Every awards season we get a few cold dramas set in the north east of the States. Most of the time, in order to sustain interest, there’s crime, crooked cops, and a death. Here, there’s only the latter. Manchester By The Sea provides welcome respite from what I believe – save for a few exceptions – is an all but dry subgenre.
Another aspect of Manchester that I believe to be its saving grace is its relationships. Specifically, the relationship between Lee (Casey Affleck), a man stripped of all emotion for a reason left unknown until the film’s midpoint, and Lee’s nephew Patrick, a sixteen-year-old who’s just lost his father and who must face the prospect of living with his uncle Lee, which means uprooting his established life in favour of a one-room basement suite in a community building in a town where he knows no one.

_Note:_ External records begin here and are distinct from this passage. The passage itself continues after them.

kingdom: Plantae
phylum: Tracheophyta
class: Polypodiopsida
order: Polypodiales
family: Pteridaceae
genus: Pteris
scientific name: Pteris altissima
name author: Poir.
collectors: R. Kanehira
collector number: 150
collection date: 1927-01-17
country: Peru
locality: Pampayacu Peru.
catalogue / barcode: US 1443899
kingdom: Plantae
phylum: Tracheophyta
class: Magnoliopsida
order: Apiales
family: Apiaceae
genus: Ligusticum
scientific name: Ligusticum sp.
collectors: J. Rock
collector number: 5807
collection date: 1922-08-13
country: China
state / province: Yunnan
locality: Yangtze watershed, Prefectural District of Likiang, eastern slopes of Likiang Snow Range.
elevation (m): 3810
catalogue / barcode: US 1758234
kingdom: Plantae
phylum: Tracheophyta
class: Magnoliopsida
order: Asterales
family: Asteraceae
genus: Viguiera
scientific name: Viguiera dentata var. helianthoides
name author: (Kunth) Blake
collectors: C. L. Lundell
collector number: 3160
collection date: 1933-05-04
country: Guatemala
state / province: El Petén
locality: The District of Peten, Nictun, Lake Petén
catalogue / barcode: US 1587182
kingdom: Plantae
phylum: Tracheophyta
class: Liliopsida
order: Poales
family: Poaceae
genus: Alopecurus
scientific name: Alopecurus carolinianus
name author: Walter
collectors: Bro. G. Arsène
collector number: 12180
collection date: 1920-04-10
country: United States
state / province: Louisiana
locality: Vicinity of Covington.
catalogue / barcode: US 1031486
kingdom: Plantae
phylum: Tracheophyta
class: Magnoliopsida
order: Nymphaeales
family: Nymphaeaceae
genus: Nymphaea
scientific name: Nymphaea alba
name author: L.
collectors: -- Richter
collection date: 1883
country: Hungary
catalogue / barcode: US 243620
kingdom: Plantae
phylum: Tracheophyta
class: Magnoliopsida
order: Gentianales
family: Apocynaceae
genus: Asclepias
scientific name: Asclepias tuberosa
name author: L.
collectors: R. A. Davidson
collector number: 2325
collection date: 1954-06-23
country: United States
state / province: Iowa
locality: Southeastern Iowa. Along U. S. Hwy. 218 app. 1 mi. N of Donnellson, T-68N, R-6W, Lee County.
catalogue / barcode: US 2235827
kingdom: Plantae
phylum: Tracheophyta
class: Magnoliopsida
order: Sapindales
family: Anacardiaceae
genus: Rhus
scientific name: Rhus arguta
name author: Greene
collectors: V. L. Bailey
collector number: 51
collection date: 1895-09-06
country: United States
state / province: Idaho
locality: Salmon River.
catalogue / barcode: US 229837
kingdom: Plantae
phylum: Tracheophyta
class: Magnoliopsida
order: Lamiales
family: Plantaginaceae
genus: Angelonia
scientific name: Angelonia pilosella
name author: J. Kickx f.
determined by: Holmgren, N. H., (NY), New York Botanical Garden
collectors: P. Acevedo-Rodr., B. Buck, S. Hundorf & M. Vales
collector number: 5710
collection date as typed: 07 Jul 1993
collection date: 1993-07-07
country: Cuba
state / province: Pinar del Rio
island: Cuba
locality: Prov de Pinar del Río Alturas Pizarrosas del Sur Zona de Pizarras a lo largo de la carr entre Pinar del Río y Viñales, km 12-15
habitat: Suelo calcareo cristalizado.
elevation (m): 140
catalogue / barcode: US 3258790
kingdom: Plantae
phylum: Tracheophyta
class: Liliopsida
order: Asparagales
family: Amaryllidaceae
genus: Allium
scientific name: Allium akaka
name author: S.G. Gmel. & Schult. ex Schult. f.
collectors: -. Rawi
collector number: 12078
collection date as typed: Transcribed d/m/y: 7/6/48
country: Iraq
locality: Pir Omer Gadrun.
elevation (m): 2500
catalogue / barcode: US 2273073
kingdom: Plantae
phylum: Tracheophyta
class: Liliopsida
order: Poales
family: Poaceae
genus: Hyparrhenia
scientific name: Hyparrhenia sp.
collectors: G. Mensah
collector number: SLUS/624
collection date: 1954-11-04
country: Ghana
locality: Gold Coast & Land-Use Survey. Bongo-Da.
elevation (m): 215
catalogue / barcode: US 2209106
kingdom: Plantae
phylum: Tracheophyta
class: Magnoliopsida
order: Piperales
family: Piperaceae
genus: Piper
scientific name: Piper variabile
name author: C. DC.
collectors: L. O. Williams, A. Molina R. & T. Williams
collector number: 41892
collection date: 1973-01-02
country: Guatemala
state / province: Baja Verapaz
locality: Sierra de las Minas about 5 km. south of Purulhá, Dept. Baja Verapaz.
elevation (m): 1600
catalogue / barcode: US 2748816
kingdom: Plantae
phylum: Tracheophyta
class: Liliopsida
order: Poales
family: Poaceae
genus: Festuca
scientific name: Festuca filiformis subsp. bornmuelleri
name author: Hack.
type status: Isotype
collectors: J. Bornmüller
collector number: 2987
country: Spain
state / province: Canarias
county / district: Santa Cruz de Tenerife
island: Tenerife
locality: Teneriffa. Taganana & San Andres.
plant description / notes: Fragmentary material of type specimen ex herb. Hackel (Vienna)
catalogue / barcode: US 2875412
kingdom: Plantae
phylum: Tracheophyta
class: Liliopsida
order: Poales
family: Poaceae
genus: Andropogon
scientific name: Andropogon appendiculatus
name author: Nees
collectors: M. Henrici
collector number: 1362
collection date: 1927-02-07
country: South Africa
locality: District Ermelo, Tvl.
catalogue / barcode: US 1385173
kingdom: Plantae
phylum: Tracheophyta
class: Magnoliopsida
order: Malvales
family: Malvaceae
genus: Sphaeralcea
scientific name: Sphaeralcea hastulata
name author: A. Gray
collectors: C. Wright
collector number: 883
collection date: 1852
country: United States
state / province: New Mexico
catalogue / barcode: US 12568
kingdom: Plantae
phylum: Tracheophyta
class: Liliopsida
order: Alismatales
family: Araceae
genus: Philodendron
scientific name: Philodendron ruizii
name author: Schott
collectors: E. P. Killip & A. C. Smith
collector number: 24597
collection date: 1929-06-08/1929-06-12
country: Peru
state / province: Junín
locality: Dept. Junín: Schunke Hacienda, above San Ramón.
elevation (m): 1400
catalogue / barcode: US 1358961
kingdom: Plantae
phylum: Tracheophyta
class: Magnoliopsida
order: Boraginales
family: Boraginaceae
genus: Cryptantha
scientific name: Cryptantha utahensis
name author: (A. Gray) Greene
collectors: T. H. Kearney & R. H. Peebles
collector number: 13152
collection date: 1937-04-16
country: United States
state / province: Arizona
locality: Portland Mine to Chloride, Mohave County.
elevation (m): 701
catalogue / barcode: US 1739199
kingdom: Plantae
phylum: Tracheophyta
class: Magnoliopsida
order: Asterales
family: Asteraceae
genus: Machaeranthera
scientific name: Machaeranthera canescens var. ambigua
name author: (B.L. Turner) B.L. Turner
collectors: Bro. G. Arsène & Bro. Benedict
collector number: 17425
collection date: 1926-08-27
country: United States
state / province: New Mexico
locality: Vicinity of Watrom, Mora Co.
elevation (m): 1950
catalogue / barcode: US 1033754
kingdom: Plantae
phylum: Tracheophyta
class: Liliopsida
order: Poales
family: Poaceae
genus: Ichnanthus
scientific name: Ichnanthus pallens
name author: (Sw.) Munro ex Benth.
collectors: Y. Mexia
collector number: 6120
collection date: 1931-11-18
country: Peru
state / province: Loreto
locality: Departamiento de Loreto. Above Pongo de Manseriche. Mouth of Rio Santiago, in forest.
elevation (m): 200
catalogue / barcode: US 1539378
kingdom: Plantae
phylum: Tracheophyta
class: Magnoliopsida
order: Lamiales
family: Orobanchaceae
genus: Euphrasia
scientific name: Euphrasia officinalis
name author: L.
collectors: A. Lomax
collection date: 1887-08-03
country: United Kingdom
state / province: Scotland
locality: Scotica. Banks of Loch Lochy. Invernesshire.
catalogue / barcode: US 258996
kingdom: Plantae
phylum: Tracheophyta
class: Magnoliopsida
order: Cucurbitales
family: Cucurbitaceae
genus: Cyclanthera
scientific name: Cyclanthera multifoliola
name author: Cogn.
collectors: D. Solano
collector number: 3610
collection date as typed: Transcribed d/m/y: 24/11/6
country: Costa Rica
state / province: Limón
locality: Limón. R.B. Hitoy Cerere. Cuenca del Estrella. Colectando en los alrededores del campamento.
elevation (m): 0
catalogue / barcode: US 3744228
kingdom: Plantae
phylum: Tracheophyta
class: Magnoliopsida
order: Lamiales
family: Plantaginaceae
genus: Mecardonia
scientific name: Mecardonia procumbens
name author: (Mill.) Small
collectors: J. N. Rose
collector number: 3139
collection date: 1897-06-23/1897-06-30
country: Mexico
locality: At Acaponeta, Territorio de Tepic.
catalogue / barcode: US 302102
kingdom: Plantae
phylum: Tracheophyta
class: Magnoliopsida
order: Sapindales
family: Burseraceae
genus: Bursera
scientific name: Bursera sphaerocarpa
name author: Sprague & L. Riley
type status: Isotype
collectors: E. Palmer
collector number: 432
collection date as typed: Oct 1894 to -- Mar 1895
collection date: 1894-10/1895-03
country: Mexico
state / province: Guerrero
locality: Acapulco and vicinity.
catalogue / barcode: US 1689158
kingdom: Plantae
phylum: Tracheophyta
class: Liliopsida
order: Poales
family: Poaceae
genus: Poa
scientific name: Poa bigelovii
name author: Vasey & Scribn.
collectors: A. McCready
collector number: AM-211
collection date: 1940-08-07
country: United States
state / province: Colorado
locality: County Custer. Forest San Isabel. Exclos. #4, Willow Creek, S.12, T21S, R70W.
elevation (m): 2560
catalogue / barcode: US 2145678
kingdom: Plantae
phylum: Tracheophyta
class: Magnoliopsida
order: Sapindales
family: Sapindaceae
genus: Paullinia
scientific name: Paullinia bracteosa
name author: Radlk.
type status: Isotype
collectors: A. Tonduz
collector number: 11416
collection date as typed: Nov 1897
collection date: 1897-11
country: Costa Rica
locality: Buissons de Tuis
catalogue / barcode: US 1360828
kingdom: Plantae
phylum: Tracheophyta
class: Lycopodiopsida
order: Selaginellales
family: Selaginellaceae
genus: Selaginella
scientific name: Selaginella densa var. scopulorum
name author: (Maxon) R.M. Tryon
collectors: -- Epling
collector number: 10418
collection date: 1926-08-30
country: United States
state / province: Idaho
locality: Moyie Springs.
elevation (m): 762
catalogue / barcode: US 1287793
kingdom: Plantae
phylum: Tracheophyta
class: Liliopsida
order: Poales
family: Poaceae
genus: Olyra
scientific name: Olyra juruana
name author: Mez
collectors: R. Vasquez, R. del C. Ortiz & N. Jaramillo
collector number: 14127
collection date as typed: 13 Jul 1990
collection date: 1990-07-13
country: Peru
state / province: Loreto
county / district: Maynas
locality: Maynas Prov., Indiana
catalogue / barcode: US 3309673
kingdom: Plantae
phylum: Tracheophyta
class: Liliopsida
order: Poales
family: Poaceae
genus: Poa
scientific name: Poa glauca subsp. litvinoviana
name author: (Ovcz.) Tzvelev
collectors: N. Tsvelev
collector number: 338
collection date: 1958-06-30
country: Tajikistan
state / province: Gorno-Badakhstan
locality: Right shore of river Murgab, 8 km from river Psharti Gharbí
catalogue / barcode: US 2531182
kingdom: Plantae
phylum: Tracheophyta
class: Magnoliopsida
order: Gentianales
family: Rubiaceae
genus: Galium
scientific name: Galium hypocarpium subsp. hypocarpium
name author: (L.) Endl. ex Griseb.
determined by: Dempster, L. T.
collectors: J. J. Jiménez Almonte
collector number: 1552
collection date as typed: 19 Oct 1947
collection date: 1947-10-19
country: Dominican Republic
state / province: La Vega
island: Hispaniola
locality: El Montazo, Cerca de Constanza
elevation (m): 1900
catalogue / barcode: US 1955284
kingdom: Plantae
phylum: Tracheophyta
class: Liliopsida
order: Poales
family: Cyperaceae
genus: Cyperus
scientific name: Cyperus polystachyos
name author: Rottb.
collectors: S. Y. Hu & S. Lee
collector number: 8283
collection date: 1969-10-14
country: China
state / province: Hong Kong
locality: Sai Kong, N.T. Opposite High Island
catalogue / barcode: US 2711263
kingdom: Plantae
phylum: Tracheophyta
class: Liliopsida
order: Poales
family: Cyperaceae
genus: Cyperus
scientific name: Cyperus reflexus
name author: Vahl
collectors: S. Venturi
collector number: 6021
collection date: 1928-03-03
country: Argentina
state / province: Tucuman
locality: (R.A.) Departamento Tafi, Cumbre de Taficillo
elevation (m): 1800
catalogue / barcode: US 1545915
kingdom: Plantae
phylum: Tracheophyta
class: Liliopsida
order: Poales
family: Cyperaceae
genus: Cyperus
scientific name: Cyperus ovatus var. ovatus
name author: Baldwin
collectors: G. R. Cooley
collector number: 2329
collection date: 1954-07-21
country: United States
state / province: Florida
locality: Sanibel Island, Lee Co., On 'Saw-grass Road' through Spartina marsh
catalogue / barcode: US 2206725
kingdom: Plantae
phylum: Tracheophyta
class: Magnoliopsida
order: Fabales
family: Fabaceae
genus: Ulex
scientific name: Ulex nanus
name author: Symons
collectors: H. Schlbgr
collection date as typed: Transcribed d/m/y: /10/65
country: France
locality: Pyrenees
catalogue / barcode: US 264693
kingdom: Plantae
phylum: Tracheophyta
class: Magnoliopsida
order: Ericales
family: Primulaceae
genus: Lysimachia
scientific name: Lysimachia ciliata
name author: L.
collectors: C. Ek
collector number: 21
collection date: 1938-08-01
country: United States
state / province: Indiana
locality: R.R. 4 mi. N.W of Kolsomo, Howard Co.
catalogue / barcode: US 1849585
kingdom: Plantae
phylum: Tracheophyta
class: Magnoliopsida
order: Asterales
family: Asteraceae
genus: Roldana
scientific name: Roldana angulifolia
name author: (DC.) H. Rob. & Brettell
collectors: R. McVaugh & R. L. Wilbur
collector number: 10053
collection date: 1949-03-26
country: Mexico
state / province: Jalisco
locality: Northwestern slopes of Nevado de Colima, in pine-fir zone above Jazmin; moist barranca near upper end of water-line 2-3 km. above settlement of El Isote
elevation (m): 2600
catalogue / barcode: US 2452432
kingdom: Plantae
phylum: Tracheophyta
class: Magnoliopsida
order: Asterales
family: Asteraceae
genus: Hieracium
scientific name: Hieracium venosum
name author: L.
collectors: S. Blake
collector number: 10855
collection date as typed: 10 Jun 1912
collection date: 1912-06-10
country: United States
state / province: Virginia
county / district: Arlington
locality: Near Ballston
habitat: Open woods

Affleck’s acting here is on par with his Oscar-nominated turn in the underrated Assassination of Jesse James by the Coward Robert Ford. In Jesse James he played Ford, a young man so in awe of James that it affects his mental health to the point that now semi-famously James turns to Ford and asks “Do you want to be like me or you want to be me?” Only a performance of skill could inspire a question like that and have asking it make perfect sense. Affleck applies the same level of nuance in Jesse James as he does her, but here he’s got less to work with. This performance is less verbal than physical. Lee hunches, avoids eye contact, and expresses his anger through drunken fistfights.
All of this behaviour makes sense halfway through the movie in a twist I won’t spoil, but suffice it to say Lee acts dead inside and out for good reason.
Although Manchester is a drama, the nephew Patrick provides the buoyancy necessary to avoid it becoming a drag. Both the men’s dry wit makes for many amusing conversations and situations that – despite all that comes before and after – cause genuine laughter.
Manchester By The Sea offers the best kind of payoffs; the ones that are so logical and natural they don’t feel like setups. It plods along like life in a sleepy coastal town, and you get the feeling it moves on after the film ends, too.